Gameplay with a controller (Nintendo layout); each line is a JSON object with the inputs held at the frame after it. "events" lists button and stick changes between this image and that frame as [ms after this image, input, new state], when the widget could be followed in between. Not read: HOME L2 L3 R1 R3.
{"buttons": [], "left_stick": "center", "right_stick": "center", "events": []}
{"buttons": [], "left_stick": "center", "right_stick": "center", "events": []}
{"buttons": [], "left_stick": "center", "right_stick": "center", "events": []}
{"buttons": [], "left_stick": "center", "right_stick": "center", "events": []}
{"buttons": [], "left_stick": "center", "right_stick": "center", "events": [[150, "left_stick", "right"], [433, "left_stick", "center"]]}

****

Would you please reproduce all of the lines above exactly?

Gameplay with a controller (Nintendo layout); each line is a JSON object with the inputs held at the frame after it. "events" lists button and stick changes between this image and that frame as [ms after this image, input, new state], when the widget could be followed in between. Not read: HOME L2 L3 R1 R3.
{"buttons": [], "left_stick": "center", "right_stick": "center", "events": []}
{"buttons": [], "left_stick": "center", "right_stick": "center", "events": []}
{"buttons": [], "left_stick": "center", "right_stick": "center", "events": []}
{"buttons": [], "left_stick": "center", "right_stick": "center", "events": []}
{"buttons": [], "left_stick": "center", "right_stick": "center", "events": [[150, "left_stick", "right"], [433, "left_stick", "center"]]}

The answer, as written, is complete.